▶ **DA FARE**:
Per favore, riporta tali e quali le righe dei dati che iniziano con quella contenente "Page size: 1500x1125." e terminano con quella contenente "text_box Core algorithm [75, 68, 1426, 190]", entrambe comprese.

▶ **Estratto del dataset**:
━━━━━━━━━━━━━━━━━━━━
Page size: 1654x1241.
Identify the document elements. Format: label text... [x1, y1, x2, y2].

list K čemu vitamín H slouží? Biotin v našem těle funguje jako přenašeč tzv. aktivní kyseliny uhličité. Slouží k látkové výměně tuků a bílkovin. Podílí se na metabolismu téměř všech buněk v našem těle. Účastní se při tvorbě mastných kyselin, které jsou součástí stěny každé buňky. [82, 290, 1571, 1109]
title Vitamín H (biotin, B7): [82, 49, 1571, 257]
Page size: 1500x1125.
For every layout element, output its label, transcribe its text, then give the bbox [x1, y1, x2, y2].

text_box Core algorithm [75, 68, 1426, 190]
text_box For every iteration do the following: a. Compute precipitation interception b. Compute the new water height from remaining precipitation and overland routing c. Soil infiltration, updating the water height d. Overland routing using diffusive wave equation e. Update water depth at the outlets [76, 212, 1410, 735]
━━━━━━━━━━━━━━━━━━━━
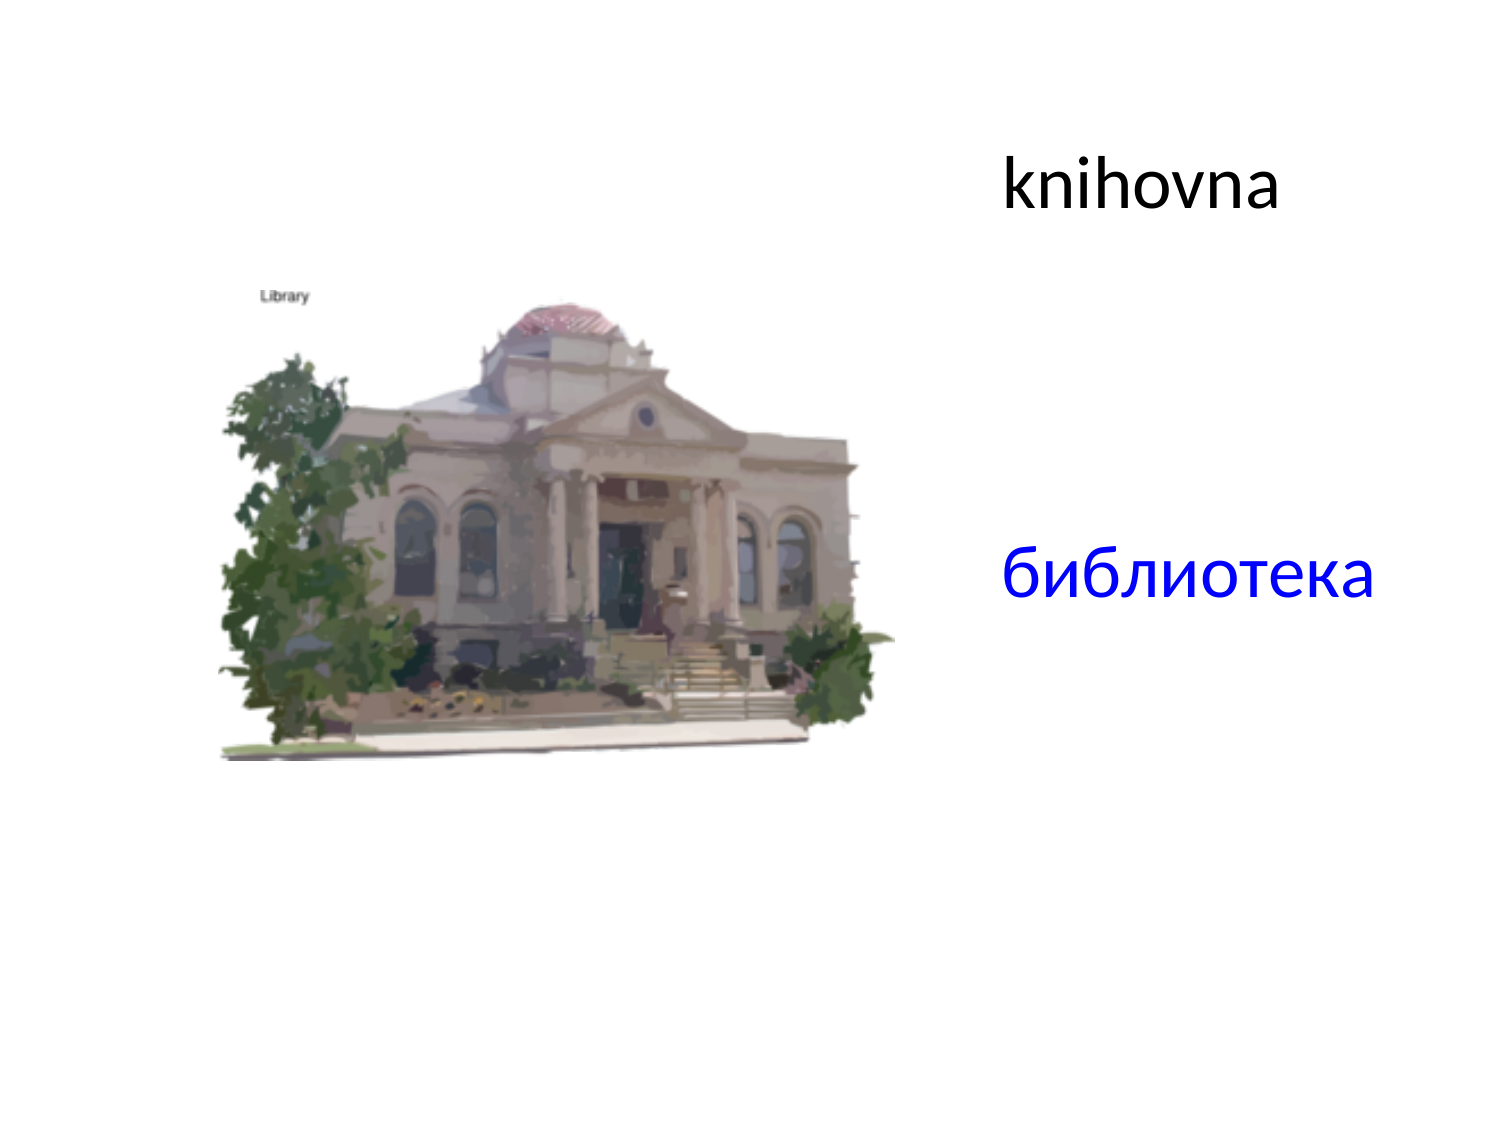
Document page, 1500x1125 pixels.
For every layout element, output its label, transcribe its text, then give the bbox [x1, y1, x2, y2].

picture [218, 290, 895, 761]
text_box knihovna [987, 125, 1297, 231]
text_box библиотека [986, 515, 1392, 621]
━━━━━━━━━━━━━━━━━━━━
▶ **RISPOSTA**:
Page size: 1500x1125.
For every layout element, output its label, transcribe its text, then give the bbox [x1, y1, x2, y2].

text_box Core algorithm [75, 68, 1426, 190]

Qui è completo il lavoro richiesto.